> **Exercise aim**:
Reproduce the following items in full, substituting "UPS" for each occurrence of "FedEx" and leaving all other text unchanged. Omit the pictures from your answer.

> **Listed records**:
[Start of Attachment]

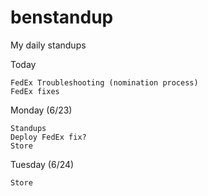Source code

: # benstandup
My daily standups

Today
    
    FedEx Troubleshooting (nomination process)
    FedEx fixes
    
Monday (6/23)

    Standups
    Deploy FedEx fix?
    Store

Tuesday (6/24)
    
    Store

[End of Attachment]

> **Result of the task**:
Source code

: # benstandup
My daily standups

Today
    
    UPS Troubleshooting (nomination process)
    UPS fixes
    
Monday (6/23)

    Standups
    Deploy UPS fix?
    Store

Tuesday (6/24)
    
    Store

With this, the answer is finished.